Unintended start-up.
Unintended motion.
Contact with a hazard when guards are removed or safety devices have been by-passed or removed.

What methods, other than lockout, exist to control hazardous energy?

Lockout is generally viewed as the most reliable way to protect an individual from hazardous energy because you are bringing the system to a zero energy state. When a system is in a zero energy state the hazard has been eliminated; thus, no hazardous energy exists. However, in some cases, using lockout is not practical because of its impact on operations and various other functions. Therefore, other controls can be implemented as long as adequate risk reduction of the hazard is obtained. This type of control means following a full set of steps to determine the hazards and risks of each task being performed, and determining what controls can be used to minimize and reduce risk to an adequate level. If an adequate level of risk cannot be achieved, then lockout will be the default method of control.

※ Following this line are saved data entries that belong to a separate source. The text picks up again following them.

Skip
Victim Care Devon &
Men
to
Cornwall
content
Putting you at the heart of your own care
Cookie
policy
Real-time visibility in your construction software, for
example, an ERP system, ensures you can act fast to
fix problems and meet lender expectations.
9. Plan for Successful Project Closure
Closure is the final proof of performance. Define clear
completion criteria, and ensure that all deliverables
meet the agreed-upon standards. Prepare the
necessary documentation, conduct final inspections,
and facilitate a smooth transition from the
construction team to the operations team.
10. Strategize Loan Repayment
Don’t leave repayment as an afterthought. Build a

What are the steps involved in developing a Hazardous Energy Control Program?

Hazardous energy control programs involve 5 general steps:

Gather information.
Perform a task analysis.
Perform a hazard and risk analysis.
Implement controls.
Communication, including training.
Gather Information

Determine all types of hazardous energy within your workplace that should be covered by the program.

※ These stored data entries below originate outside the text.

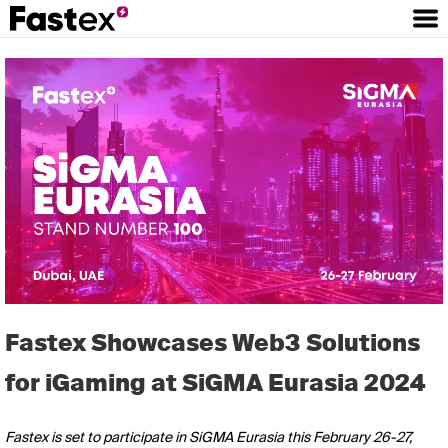
Fastex Showcases Web3 Solutions
for iGaming at SiGMA Eurasia 2024
Fastex is set to participate in SiGMA Eurasia this February 26-27,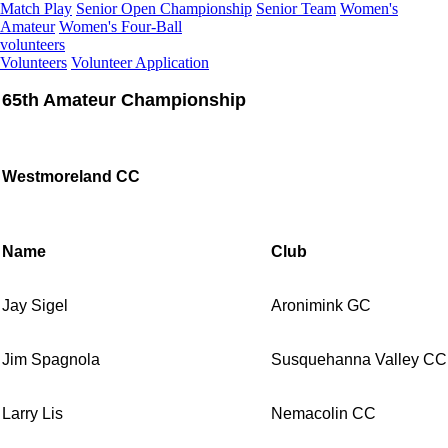
Match Play
Senior Open Championship
Senior Team
Women's
Amateur
Women's Four-Ball
volunteers
Volunteers
Volunteer Application
65th Amateur Championship
Westmoreland CC
Name
Club
Jay Sigel
Aronimink GC
Jim Spagnola
Susquehanna Valley CC
Larry Lis
Nemacolin CC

Next, gather documentation from the manufacturer or designer of each system about:

Where energy isolating devices are located and procedures for their use.
Step-by-step procedures for servicing or maintaining the system.
How to safely address malfunctions, jams, misdeeds, or other planned and unplanned interruptions in operations.
How to install, move, and remove any or all parts of the system safely.

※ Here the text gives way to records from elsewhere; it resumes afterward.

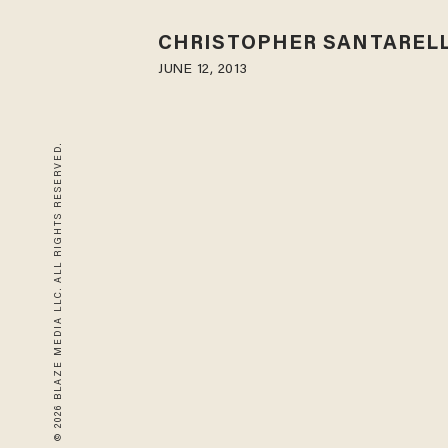
CHRISTOPHER SANTARELL
JUNE 12, 2013
© 2026 BLAZE MEDIA LLC. ALL RIGHTS RESERVED.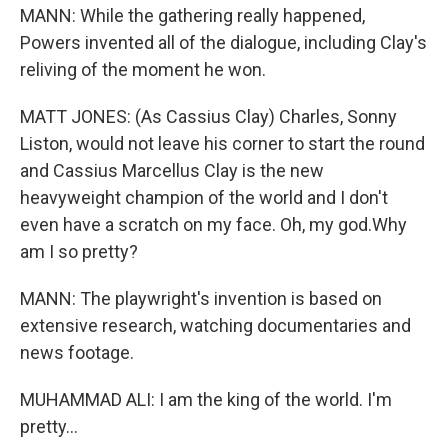
MANN: While the gathering really happened,
Powers invented all of the dialogue, including Clay's
reliving of the moment he won.
MATT JONES: (As Cassius Clay) Charles, Sonny
Liston, would not leave his corner to start the round
and Cassius Marcellus Clay is the new
heavyweight champion of the world and I don't
even have a scratch on my face. Oh, my god.Why
am I so pretty?
MANN: The playwright's invention is based on
extensive research, watching documentaries and
news footage.
MUHAMMAD ALI: I am the king of the world. I'm
pretty...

This information will allow you to understand how the system was intended to be used, and will provide you with recommendations on how the tasks can be performed safely.

Perform a Task Analysis

A task identification analysis is performed by examining all the intended uses of the system from the perspective of both the manufacturer and the user. List all tasks and steps required to accomplish the task. This analysis should also include any tasks related to any possible misuse of the system. When performing the task identification, at a minimum, consider the following categories:

Machine/process set-up.
Teaching and programming of machinery.
Tryout and start-up.
All modes of operation.
Product feeding into machine/process.
Product takeoff from machine/process.
Process/tool changeover.
Normal stoppages and restart.
Unscheduled stoppages (control failure or jam) and restart.
Emergency stoppages and restart.
Unexpected start-up.
Fault-finding and troubleshooting.
Cleaning and housekeeping.
Planned maintenance and repair.
Unplanned maintenance and repair.

Perform a Hazard and Risk Analysis

Based upon the information from the first two steps, perform a hazard and risk analysis of how workers will be interacting with the system. This analysis should outline where possible hazards are, and what the associated risk of each hazard exists.

The hazard and risk analysis will outline all situations where a worker could be exposed to hazards. Examples include:

A press cycles accidentally while a worker is changing a die.
An injection moulding machine gate closes while a worker is in it.
A robot moves while a worker is trying to program it.
A hydraulic hose releases pressurized fluid when it is removed for maintenance purposes.
A barrier or guard has been removed or by-passed.

Implement Controls

The controls required will follow what hazards and risks were identified during the analysis and assessment. For example, identify what types of hazardous energy are present in a system that needs to be controlled, and what types of energy-isolating and de-energizing devices are required.

Communication, including Education and Training

Communicate with, and educate and train appropriate staff on how the program works, their role in the program, and what their responsibilities are.

As with all occupational health and safety management system policies or procedures, include mechanisms for documentation, records, feedback, and continuous improvement.